Task requirements: Render everything in the records from the line containing "latitude: -1.2861" down to the line containing "longitude: -97.0938", both included, as a Markdown table with the columns Row and Line. Number each row and leave out blank lines.

Record list:
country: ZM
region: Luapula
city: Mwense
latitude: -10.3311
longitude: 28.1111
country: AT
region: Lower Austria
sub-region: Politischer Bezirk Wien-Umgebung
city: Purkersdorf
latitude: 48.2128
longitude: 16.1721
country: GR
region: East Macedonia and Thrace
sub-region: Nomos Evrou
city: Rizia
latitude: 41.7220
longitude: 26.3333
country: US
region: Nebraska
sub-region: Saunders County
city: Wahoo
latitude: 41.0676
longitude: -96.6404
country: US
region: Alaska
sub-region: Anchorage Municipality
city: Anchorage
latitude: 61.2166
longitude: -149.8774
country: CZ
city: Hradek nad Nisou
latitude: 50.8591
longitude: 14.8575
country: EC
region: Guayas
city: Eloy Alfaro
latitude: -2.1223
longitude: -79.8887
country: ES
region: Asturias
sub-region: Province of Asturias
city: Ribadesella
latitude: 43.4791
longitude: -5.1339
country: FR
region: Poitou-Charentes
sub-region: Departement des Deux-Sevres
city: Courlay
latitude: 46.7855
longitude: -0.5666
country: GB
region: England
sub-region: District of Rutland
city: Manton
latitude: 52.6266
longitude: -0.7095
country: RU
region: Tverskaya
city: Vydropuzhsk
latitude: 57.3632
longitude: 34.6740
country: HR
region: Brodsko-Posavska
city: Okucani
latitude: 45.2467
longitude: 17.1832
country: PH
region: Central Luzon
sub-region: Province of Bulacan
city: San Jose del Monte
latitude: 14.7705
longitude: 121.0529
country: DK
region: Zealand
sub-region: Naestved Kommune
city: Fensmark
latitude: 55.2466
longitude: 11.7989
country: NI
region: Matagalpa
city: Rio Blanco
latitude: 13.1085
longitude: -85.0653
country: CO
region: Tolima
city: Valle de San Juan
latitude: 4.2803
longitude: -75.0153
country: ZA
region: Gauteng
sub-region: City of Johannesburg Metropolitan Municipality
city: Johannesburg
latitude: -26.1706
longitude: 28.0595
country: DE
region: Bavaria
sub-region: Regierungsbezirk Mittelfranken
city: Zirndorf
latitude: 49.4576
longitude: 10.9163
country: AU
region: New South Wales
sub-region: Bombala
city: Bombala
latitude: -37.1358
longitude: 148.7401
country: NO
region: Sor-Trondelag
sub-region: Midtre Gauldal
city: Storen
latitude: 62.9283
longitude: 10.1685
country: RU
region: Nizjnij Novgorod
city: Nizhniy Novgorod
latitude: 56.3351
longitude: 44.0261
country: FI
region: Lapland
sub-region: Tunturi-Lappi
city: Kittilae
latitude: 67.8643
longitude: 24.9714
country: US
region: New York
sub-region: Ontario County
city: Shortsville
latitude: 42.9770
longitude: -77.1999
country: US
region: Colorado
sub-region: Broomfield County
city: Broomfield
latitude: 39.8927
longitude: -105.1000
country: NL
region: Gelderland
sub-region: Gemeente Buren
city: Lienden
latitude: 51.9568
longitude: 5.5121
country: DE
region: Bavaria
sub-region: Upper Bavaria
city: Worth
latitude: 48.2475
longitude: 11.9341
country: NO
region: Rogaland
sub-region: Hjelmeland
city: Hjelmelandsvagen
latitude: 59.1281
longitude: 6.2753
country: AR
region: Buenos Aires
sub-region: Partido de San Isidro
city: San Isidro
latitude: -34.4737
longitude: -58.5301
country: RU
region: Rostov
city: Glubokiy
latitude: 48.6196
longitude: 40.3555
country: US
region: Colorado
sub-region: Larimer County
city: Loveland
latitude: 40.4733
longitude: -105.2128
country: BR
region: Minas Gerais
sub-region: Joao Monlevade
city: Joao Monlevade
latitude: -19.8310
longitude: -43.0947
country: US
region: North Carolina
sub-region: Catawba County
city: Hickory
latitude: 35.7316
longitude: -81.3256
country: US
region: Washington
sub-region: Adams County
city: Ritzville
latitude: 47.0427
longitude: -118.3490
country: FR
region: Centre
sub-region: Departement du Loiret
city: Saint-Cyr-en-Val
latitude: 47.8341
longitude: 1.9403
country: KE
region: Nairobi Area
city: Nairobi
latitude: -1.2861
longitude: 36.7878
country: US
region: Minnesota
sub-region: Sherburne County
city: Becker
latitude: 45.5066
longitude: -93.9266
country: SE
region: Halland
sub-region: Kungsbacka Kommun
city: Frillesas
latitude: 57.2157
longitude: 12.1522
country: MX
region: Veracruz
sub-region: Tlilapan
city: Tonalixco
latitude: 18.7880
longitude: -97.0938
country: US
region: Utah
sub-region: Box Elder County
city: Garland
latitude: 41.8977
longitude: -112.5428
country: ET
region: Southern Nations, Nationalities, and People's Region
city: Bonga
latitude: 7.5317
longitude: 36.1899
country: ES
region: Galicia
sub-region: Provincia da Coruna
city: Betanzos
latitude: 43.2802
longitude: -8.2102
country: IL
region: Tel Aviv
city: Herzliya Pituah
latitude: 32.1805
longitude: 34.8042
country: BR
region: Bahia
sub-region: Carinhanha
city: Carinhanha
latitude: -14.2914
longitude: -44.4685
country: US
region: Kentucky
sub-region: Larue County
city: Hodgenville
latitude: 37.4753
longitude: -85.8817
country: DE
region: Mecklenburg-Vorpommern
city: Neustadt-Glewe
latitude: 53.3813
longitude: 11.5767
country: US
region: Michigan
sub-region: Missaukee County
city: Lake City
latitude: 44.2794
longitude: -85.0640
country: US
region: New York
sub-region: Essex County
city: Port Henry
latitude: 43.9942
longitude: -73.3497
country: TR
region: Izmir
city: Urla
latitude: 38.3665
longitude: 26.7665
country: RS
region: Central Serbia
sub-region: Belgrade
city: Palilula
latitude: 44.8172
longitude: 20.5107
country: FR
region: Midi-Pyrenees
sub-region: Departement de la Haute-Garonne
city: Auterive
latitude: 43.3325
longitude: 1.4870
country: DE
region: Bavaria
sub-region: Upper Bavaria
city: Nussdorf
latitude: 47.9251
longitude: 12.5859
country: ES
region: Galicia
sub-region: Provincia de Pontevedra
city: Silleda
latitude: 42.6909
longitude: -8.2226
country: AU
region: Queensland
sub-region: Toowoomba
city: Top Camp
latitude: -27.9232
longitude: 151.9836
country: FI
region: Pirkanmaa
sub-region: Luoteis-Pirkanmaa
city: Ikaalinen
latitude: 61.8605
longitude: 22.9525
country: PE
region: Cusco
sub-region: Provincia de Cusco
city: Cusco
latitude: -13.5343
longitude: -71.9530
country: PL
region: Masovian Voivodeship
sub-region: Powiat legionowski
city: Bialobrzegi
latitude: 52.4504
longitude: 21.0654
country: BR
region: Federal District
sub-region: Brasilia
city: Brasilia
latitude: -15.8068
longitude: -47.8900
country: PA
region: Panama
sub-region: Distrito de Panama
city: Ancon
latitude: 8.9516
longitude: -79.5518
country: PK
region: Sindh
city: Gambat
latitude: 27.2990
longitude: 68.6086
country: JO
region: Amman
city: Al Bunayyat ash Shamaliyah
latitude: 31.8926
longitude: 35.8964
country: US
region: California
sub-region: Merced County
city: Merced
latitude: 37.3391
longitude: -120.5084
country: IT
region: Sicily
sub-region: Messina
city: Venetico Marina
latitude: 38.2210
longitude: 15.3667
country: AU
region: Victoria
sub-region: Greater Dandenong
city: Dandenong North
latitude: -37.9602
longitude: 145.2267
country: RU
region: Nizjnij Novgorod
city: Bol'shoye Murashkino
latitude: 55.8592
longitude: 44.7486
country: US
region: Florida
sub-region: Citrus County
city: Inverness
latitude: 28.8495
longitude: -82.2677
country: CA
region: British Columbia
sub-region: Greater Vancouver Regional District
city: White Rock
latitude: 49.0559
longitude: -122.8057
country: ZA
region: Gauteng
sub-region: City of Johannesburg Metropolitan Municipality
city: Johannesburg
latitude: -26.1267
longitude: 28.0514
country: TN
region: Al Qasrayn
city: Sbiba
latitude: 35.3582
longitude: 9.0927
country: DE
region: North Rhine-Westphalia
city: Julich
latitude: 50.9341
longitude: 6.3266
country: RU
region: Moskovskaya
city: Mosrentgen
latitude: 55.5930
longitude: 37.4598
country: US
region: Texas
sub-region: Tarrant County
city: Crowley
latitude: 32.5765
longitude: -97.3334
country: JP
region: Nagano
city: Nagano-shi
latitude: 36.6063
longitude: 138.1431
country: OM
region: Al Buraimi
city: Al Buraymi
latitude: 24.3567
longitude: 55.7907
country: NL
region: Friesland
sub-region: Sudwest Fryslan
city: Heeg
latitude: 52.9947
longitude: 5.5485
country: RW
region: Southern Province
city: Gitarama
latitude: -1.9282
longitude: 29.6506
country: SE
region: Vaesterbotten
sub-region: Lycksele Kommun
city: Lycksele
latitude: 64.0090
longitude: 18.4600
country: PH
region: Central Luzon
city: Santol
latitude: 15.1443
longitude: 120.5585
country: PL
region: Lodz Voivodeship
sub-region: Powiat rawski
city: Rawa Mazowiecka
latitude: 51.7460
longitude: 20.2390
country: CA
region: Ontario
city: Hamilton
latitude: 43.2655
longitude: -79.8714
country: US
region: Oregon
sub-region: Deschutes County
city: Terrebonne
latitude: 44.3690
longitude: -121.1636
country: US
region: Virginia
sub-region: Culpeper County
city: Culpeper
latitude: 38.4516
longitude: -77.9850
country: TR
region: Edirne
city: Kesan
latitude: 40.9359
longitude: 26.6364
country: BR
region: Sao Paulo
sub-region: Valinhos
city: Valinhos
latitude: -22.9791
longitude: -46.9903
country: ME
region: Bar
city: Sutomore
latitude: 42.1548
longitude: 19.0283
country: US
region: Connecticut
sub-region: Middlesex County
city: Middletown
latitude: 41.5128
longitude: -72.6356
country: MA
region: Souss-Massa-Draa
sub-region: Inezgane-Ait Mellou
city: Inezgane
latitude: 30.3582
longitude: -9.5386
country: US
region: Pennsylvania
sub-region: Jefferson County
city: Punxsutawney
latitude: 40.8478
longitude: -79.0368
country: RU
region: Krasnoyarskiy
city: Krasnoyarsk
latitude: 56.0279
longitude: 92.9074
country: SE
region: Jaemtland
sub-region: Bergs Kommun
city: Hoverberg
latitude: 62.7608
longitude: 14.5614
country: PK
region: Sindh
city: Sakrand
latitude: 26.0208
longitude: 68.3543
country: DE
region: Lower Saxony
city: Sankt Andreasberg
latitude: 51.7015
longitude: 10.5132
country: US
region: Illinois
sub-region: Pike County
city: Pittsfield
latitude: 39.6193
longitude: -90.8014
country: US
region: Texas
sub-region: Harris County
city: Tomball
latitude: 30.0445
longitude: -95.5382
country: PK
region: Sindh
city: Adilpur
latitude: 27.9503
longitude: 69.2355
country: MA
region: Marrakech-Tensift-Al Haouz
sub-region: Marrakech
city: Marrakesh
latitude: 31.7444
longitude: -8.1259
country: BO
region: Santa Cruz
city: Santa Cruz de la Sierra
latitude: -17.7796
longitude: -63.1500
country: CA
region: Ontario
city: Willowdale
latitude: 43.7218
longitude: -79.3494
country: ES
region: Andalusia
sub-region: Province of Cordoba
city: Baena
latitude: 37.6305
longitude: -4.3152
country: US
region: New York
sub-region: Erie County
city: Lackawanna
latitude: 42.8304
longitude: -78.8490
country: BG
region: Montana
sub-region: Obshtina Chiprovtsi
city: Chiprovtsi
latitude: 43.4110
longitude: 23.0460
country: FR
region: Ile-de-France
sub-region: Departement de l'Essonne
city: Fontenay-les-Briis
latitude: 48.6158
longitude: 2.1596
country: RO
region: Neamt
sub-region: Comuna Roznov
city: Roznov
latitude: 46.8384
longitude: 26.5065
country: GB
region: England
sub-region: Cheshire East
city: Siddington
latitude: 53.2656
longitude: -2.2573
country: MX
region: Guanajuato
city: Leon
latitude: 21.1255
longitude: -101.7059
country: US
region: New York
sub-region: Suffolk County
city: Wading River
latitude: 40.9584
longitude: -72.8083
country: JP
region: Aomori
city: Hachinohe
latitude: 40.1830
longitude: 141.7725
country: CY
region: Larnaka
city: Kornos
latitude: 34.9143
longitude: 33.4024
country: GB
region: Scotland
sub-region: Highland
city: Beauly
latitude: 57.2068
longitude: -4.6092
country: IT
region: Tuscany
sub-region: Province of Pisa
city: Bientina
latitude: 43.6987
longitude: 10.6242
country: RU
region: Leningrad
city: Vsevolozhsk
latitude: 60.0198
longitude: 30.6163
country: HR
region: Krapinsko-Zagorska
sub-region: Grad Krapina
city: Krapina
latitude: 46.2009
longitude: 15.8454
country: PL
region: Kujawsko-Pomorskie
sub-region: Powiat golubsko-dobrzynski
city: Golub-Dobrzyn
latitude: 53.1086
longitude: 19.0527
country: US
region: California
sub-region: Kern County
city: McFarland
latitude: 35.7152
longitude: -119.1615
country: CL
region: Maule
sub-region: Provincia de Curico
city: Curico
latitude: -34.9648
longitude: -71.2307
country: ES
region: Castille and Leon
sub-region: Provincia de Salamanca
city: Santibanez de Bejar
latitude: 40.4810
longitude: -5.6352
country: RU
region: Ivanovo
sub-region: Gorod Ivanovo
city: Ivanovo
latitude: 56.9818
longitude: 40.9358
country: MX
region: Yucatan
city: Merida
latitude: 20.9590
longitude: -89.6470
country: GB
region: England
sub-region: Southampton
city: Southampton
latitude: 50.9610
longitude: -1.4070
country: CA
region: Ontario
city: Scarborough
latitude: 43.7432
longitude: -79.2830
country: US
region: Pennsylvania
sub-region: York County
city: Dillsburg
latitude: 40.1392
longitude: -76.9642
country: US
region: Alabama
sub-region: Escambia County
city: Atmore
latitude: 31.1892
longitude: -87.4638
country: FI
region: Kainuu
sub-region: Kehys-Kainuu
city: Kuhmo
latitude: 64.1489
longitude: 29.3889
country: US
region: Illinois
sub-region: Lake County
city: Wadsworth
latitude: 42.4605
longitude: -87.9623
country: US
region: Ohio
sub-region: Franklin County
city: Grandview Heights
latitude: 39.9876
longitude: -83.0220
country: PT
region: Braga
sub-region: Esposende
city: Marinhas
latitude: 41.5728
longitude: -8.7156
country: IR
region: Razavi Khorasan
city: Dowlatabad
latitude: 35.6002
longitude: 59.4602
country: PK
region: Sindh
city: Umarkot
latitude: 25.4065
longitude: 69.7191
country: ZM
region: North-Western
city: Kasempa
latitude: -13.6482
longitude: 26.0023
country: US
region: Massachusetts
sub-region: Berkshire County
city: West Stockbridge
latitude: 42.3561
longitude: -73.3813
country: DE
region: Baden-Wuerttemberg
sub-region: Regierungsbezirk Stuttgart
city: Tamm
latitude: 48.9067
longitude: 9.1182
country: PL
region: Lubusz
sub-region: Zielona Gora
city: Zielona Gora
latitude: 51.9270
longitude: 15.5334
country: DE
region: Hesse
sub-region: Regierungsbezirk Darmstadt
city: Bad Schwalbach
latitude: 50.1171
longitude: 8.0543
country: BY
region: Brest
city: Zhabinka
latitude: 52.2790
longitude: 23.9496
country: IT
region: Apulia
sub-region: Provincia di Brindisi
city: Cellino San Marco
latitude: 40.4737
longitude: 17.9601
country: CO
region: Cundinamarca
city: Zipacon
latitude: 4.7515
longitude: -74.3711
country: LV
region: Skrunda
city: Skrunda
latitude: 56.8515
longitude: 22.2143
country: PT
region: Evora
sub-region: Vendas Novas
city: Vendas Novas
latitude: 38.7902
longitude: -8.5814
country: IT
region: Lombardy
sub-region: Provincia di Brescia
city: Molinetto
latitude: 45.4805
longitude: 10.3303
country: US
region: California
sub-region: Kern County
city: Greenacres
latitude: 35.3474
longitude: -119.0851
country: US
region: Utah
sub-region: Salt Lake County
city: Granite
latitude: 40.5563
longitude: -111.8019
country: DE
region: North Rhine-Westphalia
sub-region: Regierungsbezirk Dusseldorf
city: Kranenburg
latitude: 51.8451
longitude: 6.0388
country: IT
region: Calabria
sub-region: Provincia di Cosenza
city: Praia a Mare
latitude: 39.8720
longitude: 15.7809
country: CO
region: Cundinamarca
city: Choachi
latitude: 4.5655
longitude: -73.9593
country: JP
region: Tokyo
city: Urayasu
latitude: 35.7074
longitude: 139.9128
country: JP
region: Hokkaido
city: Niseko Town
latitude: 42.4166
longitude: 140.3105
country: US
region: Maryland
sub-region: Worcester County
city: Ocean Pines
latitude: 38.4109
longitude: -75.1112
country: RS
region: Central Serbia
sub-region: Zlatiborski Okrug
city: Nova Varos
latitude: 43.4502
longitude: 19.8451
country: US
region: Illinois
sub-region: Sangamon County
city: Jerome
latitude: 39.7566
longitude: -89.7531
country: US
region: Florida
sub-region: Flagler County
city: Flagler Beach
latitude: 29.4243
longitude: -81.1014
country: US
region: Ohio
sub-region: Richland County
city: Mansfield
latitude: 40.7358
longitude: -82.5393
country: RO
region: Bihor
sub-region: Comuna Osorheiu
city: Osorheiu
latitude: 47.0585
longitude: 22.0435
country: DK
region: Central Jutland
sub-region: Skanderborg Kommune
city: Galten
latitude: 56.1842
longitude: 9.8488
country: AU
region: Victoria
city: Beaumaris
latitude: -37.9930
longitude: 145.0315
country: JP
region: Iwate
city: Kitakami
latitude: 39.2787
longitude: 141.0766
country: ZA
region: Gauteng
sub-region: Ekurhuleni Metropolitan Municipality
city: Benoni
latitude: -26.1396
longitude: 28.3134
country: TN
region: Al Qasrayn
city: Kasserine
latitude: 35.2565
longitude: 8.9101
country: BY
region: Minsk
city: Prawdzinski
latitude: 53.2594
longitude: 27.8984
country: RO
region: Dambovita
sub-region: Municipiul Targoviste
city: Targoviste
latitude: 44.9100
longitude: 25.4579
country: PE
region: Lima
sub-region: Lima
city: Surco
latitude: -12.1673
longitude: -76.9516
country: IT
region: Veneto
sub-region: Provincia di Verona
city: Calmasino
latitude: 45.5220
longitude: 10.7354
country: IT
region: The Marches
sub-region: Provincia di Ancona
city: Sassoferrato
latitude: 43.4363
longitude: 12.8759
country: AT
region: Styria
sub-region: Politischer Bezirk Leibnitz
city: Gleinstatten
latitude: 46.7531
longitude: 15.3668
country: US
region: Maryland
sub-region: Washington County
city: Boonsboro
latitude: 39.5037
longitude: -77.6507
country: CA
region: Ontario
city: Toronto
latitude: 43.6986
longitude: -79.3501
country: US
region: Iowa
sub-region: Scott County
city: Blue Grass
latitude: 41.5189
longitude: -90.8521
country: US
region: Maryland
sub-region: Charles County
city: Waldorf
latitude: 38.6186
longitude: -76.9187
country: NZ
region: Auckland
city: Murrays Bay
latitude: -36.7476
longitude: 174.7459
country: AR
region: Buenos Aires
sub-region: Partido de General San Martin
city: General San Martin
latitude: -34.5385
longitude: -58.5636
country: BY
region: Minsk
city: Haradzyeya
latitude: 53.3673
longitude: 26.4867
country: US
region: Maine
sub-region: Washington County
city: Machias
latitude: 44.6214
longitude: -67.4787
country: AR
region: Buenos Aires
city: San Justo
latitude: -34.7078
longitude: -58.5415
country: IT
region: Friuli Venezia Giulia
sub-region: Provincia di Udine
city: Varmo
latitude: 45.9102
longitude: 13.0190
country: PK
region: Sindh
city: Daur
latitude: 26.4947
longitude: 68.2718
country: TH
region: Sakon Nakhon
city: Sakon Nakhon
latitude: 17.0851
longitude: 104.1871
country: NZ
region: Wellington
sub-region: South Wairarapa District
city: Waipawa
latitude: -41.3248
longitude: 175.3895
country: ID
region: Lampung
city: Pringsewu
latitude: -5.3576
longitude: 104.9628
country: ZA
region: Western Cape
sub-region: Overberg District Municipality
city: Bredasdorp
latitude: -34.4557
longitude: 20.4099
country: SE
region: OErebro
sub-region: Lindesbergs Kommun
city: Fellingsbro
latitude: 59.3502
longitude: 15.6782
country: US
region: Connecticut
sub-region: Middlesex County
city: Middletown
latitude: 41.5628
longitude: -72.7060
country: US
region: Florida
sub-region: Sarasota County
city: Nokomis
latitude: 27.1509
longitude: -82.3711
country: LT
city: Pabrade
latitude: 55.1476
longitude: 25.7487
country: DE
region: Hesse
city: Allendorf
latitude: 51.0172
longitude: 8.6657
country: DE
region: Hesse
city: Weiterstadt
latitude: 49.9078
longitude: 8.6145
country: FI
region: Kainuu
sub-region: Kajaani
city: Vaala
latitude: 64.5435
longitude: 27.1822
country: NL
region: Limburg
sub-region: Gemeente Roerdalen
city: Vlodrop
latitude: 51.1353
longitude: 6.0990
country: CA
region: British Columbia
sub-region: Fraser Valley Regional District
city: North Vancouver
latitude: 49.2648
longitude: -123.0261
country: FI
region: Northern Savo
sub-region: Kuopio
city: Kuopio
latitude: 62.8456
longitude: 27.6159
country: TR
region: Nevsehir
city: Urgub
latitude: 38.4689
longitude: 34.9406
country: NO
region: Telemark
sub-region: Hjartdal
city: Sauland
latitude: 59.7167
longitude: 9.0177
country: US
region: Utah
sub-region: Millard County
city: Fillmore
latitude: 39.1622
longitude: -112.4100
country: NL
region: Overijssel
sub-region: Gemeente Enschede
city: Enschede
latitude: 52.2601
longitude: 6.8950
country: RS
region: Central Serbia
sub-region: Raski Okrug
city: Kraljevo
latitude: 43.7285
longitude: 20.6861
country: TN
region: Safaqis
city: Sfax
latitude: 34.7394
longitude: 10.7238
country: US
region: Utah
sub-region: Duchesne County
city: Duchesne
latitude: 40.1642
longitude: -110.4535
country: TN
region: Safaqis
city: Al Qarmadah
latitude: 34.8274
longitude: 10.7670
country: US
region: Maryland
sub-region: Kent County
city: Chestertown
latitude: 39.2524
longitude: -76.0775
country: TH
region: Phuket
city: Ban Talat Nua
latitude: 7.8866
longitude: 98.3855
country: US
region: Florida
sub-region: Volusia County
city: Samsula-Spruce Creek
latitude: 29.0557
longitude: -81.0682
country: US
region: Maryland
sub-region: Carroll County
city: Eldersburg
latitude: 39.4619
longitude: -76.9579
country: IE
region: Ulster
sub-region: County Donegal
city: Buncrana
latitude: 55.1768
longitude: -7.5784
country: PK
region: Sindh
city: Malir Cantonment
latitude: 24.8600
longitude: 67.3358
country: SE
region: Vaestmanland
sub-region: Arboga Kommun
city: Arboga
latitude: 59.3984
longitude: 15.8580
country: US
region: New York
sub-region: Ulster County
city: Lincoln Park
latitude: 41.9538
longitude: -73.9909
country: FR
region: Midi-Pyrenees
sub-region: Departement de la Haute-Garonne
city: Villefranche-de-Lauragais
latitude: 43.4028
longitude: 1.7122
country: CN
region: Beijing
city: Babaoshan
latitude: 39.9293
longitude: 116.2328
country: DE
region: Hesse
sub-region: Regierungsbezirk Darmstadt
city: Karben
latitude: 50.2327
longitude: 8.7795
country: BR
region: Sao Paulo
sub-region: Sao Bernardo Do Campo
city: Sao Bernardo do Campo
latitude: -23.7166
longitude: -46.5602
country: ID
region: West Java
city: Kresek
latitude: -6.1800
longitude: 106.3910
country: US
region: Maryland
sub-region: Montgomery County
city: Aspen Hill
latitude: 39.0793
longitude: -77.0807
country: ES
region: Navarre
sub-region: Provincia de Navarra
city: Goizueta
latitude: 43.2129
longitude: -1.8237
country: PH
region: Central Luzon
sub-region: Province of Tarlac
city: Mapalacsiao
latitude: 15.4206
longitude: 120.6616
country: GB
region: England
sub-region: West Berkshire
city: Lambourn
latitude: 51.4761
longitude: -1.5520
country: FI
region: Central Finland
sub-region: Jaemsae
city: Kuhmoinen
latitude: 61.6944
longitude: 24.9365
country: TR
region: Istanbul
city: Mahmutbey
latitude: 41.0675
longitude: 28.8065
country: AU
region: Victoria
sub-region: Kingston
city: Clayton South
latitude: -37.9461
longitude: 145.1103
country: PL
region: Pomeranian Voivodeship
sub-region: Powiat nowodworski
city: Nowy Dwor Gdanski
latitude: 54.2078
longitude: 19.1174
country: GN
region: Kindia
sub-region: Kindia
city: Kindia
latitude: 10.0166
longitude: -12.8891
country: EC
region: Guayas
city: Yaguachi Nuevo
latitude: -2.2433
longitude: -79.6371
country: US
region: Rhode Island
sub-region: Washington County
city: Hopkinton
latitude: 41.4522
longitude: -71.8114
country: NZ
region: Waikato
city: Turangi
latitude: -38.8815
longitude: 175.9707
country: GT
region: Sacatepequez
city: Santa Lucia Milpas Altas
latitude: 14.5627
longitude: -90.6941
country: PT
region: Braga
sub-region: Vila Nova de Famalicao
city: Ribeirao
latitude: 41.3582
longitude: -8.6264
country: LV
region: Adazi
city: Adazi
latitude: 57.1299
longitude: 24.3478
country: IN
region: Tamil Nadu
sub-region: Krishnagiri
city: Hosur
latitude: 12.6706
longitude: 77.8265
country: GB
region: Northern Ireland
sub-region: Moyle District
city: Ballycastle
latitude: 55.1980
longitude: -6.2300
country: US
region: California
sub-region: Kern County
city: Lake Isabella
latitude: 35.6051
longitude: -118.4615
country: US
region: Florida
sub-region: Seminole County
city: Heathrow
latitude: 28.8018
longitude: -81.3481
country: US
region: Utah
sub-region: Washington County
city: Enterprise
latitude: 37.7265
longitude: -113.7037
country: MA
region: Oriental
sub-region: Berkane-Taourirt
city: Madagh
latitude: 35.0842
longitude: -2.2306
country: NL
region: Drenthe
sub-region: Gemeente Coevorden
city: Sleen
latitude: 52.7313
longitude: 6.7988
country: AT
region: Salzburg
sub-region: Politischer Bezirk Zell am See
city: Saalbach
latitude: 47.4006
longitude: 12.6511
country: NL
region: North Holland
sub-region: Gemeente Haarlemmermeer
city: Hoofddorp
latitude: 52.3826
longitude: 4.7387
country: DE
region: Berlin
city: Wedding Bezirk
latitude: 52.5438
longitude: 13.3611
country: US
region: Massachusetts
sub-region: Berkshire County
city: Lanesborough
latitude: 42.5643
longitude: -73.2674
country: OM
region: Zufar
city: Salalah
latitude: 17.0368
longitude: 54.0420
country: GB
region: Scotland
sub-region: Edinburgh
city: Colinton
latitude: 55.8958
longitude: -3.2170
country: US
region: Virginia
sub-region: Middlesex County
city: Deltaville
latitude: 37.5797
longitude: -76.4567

Written answer:
| Row | Line |
|---|---|
| 1 | latitude: -1.2861 |
| 2 | longitude: 36.7878 |
| 3 | country: US |
| 4 | region: Minnesota |
| 5 | sub-region: Sherburne County |
| 6 | city: Becker |
| 7 | latitude: 45.5066 |
| 8 | longitude: -93.9266 |
| 9 | country: SE |
| 10 | region: Halland |
| 11 | sub-region: Kungsbacka Kommun |
| 12 | city: Frillesas |
| 13 | latitude: 57.2157 |
| 14 | longitude: 12.1522 |
| 15 | country: MX |
| 16 | region: Veracruz |
| 17 | sub-region: Tlilapan |
| 18 | city: Tonalixco |
| 19 | latitude: 18.7880 |
| 20 | longitude: -97.0938 |